Your answer should be only the lines below from the one with "from space, Rudrasagar’s" to the one with "We offer same-day", repeated exactly, ends included.

-- Exercise materials --
__________________________________________________

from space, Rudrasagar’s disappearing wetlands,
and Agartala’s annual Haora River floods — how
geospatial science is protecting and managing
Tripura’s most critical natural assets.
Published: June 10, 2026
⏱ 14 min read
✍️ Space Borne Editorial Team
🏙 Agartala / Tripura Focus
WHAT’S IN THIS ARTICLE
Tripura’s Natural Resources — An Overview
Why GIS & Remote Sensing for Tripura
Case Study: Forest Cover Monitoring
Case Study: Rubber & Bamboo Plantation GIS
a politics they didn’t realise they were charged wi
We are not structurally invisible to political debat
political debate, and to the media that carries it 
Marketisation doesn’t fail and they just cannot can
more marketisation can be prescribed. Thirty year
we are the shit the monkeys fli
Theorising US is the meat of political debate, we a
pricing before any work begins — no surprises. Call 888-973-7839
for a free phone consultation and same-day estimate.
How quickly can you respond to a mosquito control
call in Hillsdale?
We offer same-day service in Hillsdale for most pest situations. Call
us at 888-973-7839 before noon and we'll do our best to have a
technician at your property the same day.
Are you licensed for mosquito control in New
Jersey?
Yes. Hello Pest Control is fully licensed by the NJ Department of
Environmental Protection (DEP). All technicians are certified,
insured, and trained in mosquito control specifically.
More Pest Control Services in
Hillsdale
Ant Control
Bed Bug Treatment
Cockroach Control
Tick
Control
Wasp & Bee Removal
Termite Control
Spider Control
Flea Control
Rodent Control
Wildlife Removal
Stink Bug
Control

__________________________________________________

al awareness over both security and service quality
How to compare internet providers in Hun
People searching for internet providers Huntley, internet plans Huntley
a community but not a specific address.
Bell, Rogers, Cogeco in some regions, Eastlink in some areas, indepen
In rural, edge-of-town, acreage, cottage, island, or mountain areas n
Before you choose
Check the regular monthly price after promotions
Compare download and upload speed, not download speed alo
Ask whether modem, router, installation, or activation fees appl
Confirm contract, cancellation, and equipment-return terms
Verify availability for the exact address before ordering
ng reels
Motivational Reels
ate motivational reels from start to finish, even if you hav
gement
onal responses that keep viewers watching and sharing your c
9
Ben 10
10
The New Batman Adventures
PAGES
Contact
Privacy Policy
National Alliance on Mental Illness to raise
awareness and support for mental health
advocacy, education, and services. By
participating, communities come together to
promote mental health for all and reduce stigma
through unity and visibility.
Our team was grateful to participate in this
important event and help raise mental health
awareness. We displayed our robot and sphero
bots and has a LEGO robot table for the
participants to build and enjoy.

__________________________________________________

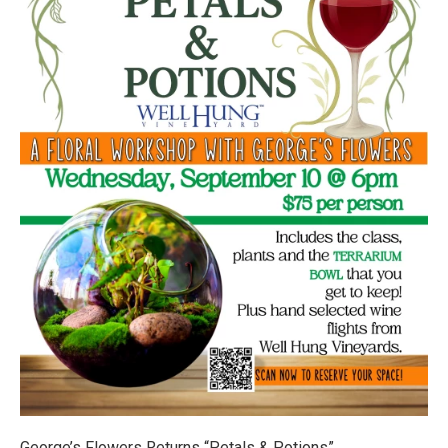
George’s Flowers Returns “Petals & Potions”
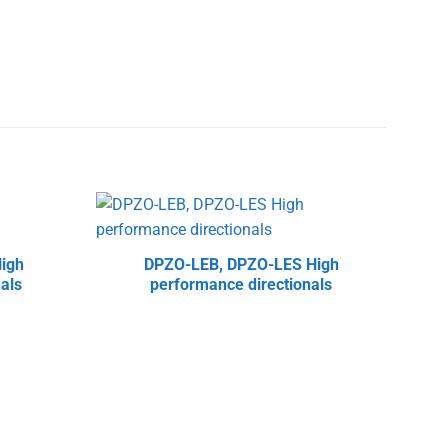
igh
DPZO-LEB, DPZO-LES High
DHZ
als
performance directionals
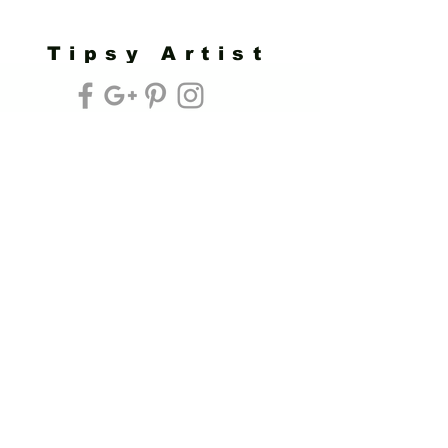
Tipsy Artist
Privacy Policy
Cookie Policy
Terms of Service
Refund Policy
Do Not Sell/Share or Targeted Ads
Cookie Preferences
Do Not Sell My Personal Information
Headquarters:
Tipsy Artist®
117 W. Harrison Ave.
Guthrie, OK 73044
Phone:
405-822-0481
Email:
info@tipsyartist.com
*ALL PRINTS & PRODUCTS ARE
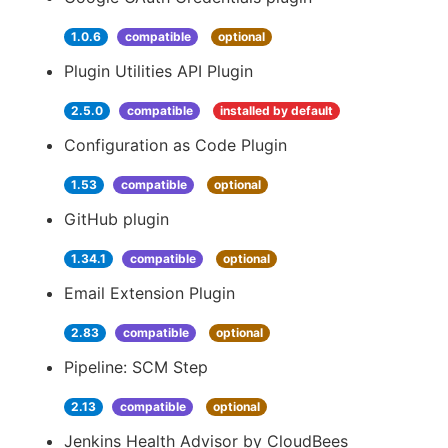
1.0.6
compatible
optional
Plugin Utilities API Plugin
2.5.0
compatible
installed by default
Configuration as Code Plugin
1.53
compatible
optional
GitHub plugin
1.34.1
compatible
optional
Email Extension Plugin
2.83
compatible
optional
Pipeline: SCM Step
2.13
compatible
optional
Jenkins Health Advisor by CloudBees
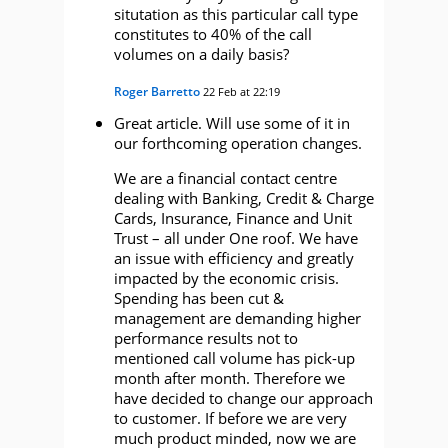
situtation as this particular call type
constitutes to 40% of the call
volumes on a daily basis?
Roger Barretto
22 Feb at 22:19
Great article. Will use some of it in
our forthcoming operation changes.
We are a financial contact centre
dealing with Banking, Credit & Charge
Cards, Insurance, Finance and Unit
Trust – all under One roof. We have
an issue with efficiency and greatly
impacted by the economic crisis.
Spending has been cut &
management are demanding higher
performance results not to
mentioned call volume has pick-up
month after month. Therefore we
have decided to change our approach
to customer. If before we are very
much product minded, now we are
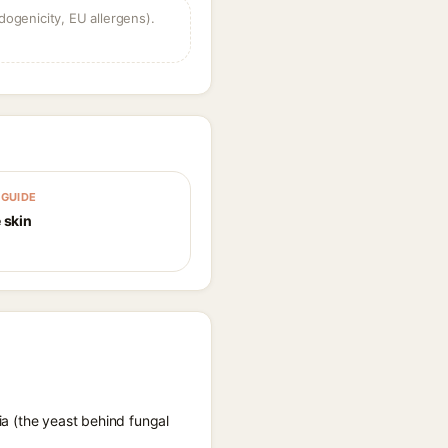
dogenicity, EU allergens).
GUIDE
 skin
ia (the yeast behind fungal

__________________________________________________

-- Exercise response --
from space, Rudrasagar’s disappearing wetlands,
and Agartala’s annual Haora River floods — how
geospatial science is protecting and managing
Tripura’s most critical natural assets.
Published: June 10, 2026
⏱ 14 min read
✍️ Space Borne Editorial Team
🏙 Agartala / Tripura Focus
WHAT’S IN THIS ARTICLE
Tripura’s Natural Resources — An Overview
Why GIS & Remote Sensing for Tripura
Case Study: Forest Cover Monitoring
Case Study: Rubber & Bamboo Plantation GIS
a politics they didn’t realise they were charged wi
We are not structurally invisible to political debat
political debate, and to the media that carries it 
Marketisation doesn’t fail and they just cannot can
more marketisation can be prescribed. Thirty year
we are the shit the monkeys fli
Theorising US is the meat of political debate, we a
pricing before any work begins — no surprises. Call 888-973-7839
for a free phone consultation and same-day estimate.
How quickly can you respond to a mosquito control
call in Hillsdale?
We offer same-day service in Hillsdale for most pest situations. Call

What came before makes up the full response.